Actually I'm the culprit.

> (like allowing direct IO in journaled data mode --- bad move ---

hmm, OK, it doesn't even vaguely work in journalled mode either...

I think the check should be implemented in (the new) ext3_open(). Because
checking the return from open() is the way in which a good application would
determine whether the underlying fs supports O_DIRECT.

Unfortunately O_DIRECT can also be set with fcntl(F_SETFL), and we seem to
have forgotten to provide a way for the fs to be told about fcntl.


2003-06-17 20:04:51

by Andrew Morton

[permalink] [raw]
Subject: Re: [PATCH] O_DIRECT for ext3 (2.4.21)

Andrew Morton <[email protected]> wrote:
>
> I think the check should be implemented in (the new) ext3_open().
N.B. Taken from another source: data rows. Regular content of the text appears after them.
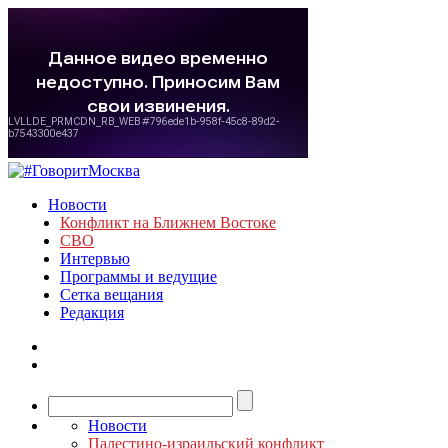
Новости
Конфликт на Ближнем Востоке
СВО
Интервью
Программы и ведущие
Сетка вещания
Редакция
Новости
Палестино-израильский конфликт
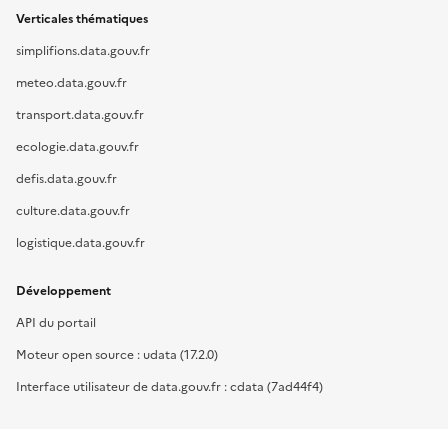
Verticales thématiques
simplifions.data.gouv.fr
meteo.data.gouv.fr
transport.data.gouv.fr
ecologie.data.gouv.fr
defis.data.gouv.fr
culture.data.gouv.fr
logistique.data.gouv.fr
Développement
API du portail
Moteur open source : udata (17.2.0)
Interface utilisateur de data.gouv.fr : cdata (7ad44f4)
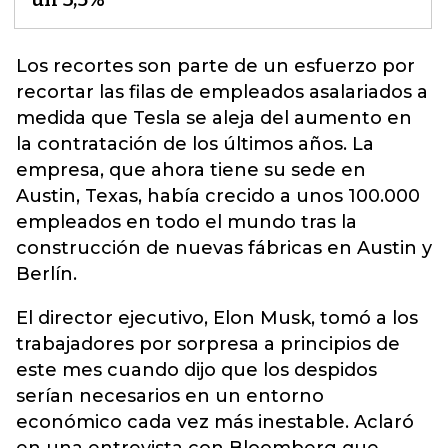
Los recortes son parte de un esfuerzo por
recortar las filas de empleados asalariados a
medida que
Tesla
se aleja del aumento en
la contratación de los últimos años. La
empresa, que ahora tiene su sede en
Austin, Texas, había crecido a unos 100.000
empleados en todo el mundo tras la
construcción de nuevas fábricas en Austin y
Berlín.
El director ejecutivo, Elon Musk, tomó a los
trabajadores por sorpresa a principios de
este mes cuando dijo que los despidos
serían necesarios en un entorno
económico cada vez más inestable. Aclaró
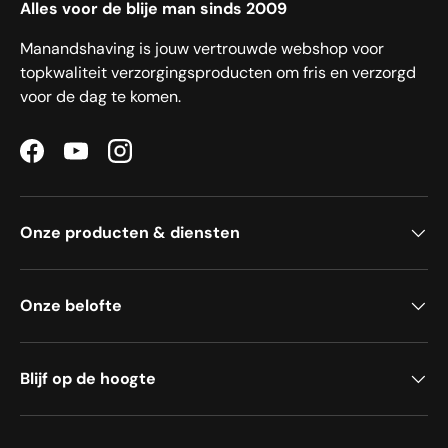
Alles voor de blije man sinds 2009
Manandshaving is jouw vertrouwde webshop voor
topkwaliteit verzorgingsproducten om fris en verzorgd
voor de dag te komen.
Facebook
YouTube
Instagram
Onze producten & diensten
Onze belofte
Blijf op de hoogte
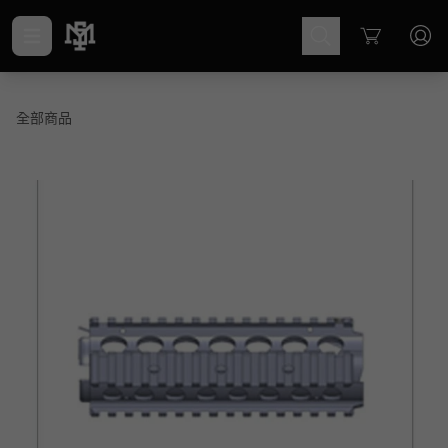
Cart
全部商品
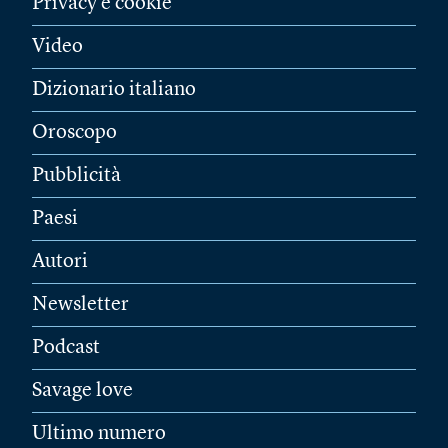
Privacy e cookie
Video
Dizionario italiano
Oroscopo
Pubblicità
Paesi
Autori
Newsletter
Podcast
Savage love
Ultimo numero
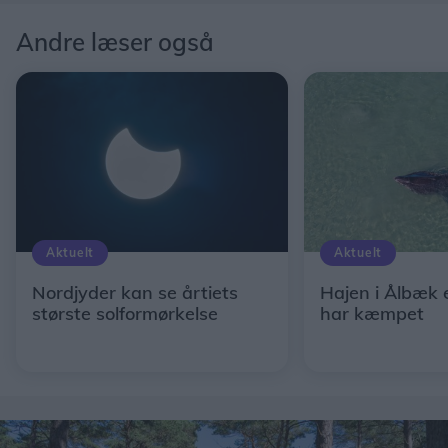
Andre læser også
Aktuelt
Aktuelt
Nordjyder kan se årtiets
Hajen i Ålbæk 
største solformørkelse
har kæmpet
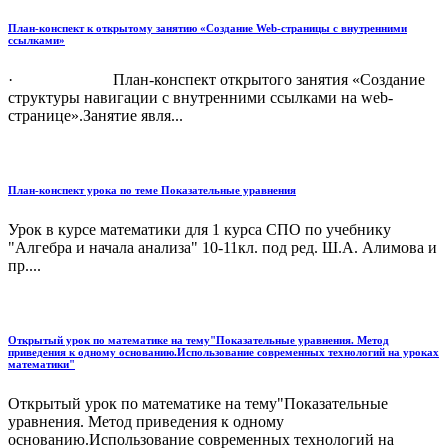
План-конспект к открытому занятию «Создание Web-страницы с внутренними
ссылками»
· План-конспект открытого занятия «Создание
структуры навигации с внутренними ссылками на web-
странице».Занятие явля...
План-конспект урока по теме Показательные уравнения
Урок в курсе математики для 1 курса СПО по учебнику
"Алгебра и начала анализа" 10-11кл. под ред. Ш.А. Алимова и
пр....
Открытый урок по математике на тему"Показательные уравнения. Метод
приведения к одному основанию.Использование современных технологий на уроках
математики"
Открытый урок по математике на тему"Показательные
уравнения. Метод приведения к одному
основанию.Использование современных технологий на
Because
> checking the return from open() is the way in which a good application would
> determine whether the underlying fs supports O_DIRECT.
>
> Unfortunately O_DIRECT can also be set with fcntl(F_SETFL), and we seem to
> have forgotten to provide a way for the fs to be told about fcntl.

It works out OK in 2.5, and we should do it this way in 2.4 too:

- dentry_open() checks for inode->i_mapping->a_ops->direct_IO

- setfl() checks for inode->i_mapping->a_ops->direct_IO

- the a_ops for data-journalled inodes have a null ->direct_IO.


2003-06-17 20:33:29

by Stephen C. Tweedie

[permalink] [raw]
Subject: Re: [PATCH] O_DIRECT for ext3 (2.4.21)

Hi,

On Tue, 2003-06-17 at 21:19, Andrew Morton wrote:

> It works out OK in 2.5, and we should do it this way in 2.4 too:
>
> - dentry_open() checks for inode->i_mapping->a_ops->direct_IO
>
> - setfl() checks for inode->i_mapping->a_ops->direct_IO
>
> - the a_ops for data-journalled inodes have a null ->direct_IO.

That's what the -aa patches do, and I've got those queued in my local
O_DIRECT stuff already. ext3 will just expose a different a_ops for
data-journaled files.

Cheers,
Stephen

2003-06-19 10:35:45

by Roy Sigurd Karlsbakk

[permalink] [raw]
Subject: Re: [PATCH] O_DIRECT for ext3 (2.4.21)

On Tuesday 17 June 2003 22:46, Stephen C. Tweedie wrote:
> That's what the -aa patches do, and I've got those queued in my local
> O_DIRECT stuff already. ext3 will just expose a different a_ops for
> data-journaled files.

is ext3 O_DIRECT support in -aa?
--
Roy Sigurd Karlsbakk, Datavaktmester
ProntoTV AS - http://www.pronto.tv/
Tel: +47 9801 3356

Computers are like air conditioners.
They stop working when you open Windows.